What prompted Heep's reunion with Ken Hensley and John Lawton for the "Magician's Birthday Party" concert?
We were asked to do that. The record company wanted to do a one-off revival of the "Magician's Birthday". So they thought to bring those two in might be a nice lift for the old fans. Sort of "Great! They're back!" That was the only reason. It was great. Our differences are gone. I said to Ken "Forget our differences." My life changed when I was down in Manhattan and saw that second plane hit the tower. I looked up, saw it hit and my life changed from then on. Life is short. Forget differences. I can't be bothered.
Uriah Heep has been around for an incredible 32 years, the past 15 of those with the present lineup. How long does it continue?
How long is a piece of string? If someone had said said to me fifteen years ago that I'd still be doing this now I'd have said "Bullshit - no way". I'm still doing it. The day I start not liking it, I'll quit. I'm enjoying it. Anybody who's honest with themselves - when they hate doing it, stop.
Recent releases like "Sea Of Light" and "Sonic Origami" sound more vital than ever.
Yeah, they're going a different way, but I still hear riffs. They're beautiful albums. I'm still waiting for the riff that knocks me cold. Whether that's gonna come back in mate, I don't know. That's still my style of music. That's still the way that me and Bob like to hear songs - the ultimate riff.
You've recorded so much - do you have favorite?
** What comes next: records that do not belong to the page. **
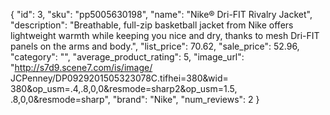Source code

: {
"id": 3,
"sku": "pp5005630198",
"name": "Nike® Dri-FIT Rivalry Jacket",
"description": "Breathable, full-zip basketball jacket from Nike offers lightweight warmth while keeping you nice and dry, thanks to mesh Dri-FIT panels on the arms and body.",
"list_price": 70.62,
"sale_price": 52.96,
"category": "",
"average_product_rating": 5,
"image_url": "http://s7d9.scene7.com/is/image/
JCPenney/DP0929201505323078C.tifhei=380&wid=
380&op_usm=.4,.8,0,0&resmode=sharp2&op_usm=1.5,
.8,0,0&resmode=sharp",
"brand": "Nike",
"num_reviews": 2
}

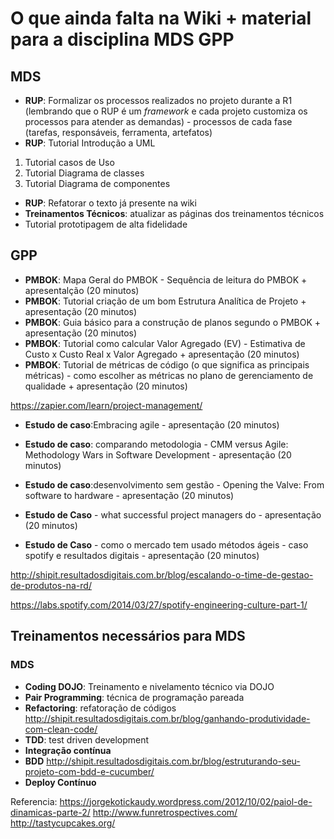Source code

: # O que ainda falta na Wiki + material para a disciplina MDS GPP

## MDS
* **RUP**: Formalizar os processos realizados no projeto durante a R1 (lembrando que o RUP é um _framework_ e cada projeto customiza os processos para atender as demandas)  - processos de cada fase (tarefas, responsáveis, ferramenta, artefatos)
* **RUP**: Tutorial Introdução a UML
1. Tutorial casos de Uso
2. Tutorial Diagrama de classes
3. Tutorial Diagrama de componentes
* **RUP**: Refatorar o texto já presente na wiki
* **Treinamentos Técnicos**: atualizar as páginas dos treinamentos técnicos 
* Tutorial prototipagem de alta fidelidade

## GPP
* **PMBOK**: Mapa Geral do PMBOK - Sequência de leitura do PMBOK + apresentalção (20 minutos)
* **PMBOK**: Tutorial criação de um bom Estrutura Analítica de Projeto + apresentação (20 minutos)
* **PMBOK**: Guia básico para a construção de planos segundo o PMBOK + apresentação (20 minutos)
* **PMBOK**: Tutorial como calcular Valor Agregado (EV) - Estimativa de Custo x Custo Real x Valor Agregado + apresentação  (20 minutos)
* **PMBOK**: Tutorial de métricas de código (o que significa as principais métricas) - como escolher as métricas no plano de gerenciamento de qualidade + apresentação (20 minutos)

https://zapier.com/learn/project-management/

* **Estudo de caso**:Embracing agile - apresentação (20 minutos)

* **Estudo de caso**: comparando metodologia - CMM versus Agile: Methodology Wars in Software Development -  apresentação (20 minutos)

* **Estudo de caso**:desenvolvimento sem gestão -  Opening the Valve: From software to hardware -  apresentação (20 minutos)

* **Estudo de Caso** - what successful project managers do - apresentação (20 minutos)

* **Estudo de Caso** - como o mercado tem usado métodos ágeis - caso spotify e resultados digitais - apresentação (20 minutos)

http://shipit.resultadosdigitais.com.br/blog/escalando-o-time-de-gestao-de-produtos-na-rd/

https://labs.spotify.com/2014/03/27/spotify-engineering-culture-part-1/

## Treinamentos necessários para MDS
### MDS

* **Coding DOJO**: Treinamento e nivelamento técnico via DOJO
* **Pair Programming**: técnica de programação pareada
* **Refactoring**: refatoração de códigos
http://shipit.resultadosdigitais.com.br/blog/ganhando-produtividade-com-clean-code/
* **TDD**: test driven development 
* **Integração contínua**
* **BDD**
http://shipit.resultadosdigitais.com.br/blog/estruturando-seu-projeto-com-bdd-e-cucumber/
* **Deploy Contínuo**



Referencia:
https://jorgekotickaudy.wordpress.com/2012/10/02/paiol-de-dinamicas-parte-2/
http://www.funretrospectives.com/
http://tastycupcakes.org/
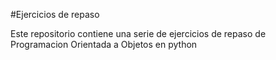 #Ejercicios de repaso

Este repositorio contiene una serie de ejercicios de repaso de Programacion Orientada a Objetos
en python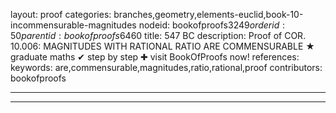layout: proof
categories: branches,geometry,elements-euclid,book-10-incommensurable-magnitudes
nodeid: bookofproofs$3249
orderid: 50
parentid: bookofproofs$6460
title: 547 BC
description:  Proof of COR. 10.006: MAGNITUDES WITH RATIONAL RATIO ARE COMMENSURABLE &#9733; graduate maths &#10004; step by step &#10010; visit BookOfProofs now!
references: 
keywords: are,commensurable,magnitudes,ratio,rational,proof
contributors: bookofproofs

---


---


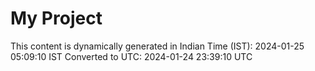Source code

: # My Project

This content is dynamically generated in Indian Time (IST): 2024-01-25 05:09:10 IST
Converted to UTC: 2024-01-24 23:39:10 UTC
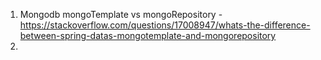 1. Mongodb mongoTemplate vs mongoRepository - https://stackoverflow.com/questions/17008947/whats-the-difference-between-spring-datas-mongotemplate-and-mongorepository
2. 
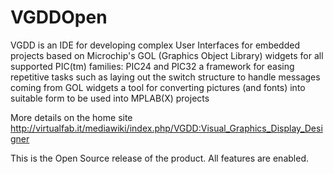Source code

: # VGDDOpen

VGDD is an IDE for developing complex User Interfaces for embedded projects based on Microchip's GOL (Graphics Object Library) widgets for all supported PIC(tm) families: PIC24 and PIC32
a framework for easing repetitive tasks such as laying out the switch structure to handle messages coming from GOL widgets
a tool for converting pictures (and fonts) into suitable form to be used into MPLAB(X) projects

More details on the home site http://virtualfab.it/mediawiki/index.php/VGDD:Visual_Graphics_Display_Designer

This is the Open Source release of the product. All features are enabled.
No. My favorite is the new one. You give your best with that, and if that doesn't work you then you go to the next new one. So I always say the new one's my favorite.
You're still close friends with Bob Daisley, obviously...
He's a lovely guy. Honest guy. He takes time out for you. He's very into listening to people. He's very thoughtful, and incredibly talented.
We look forward to hearing you record together at some point in the future. I hope that comes to pass. As I finished up by asking Bob previously - what is your drink of choice?
My drink of absolute top number? 1992-93 Dom Perignon. Behind that, Grand Marnier coffee. It's a strong black coffee with Grand Marnier in it, and ice cold double-thick cream. They're my two choice drinks. Dom Perignon, I love - I just can't afford it. (laughs)
Mr. Lee Kerslake, it's been a thrill and I appreciate you taking the time to talk.
Aw, thanks mate! My pleasure.
Cheers to you, then.
Bless your heart. Thank you very much.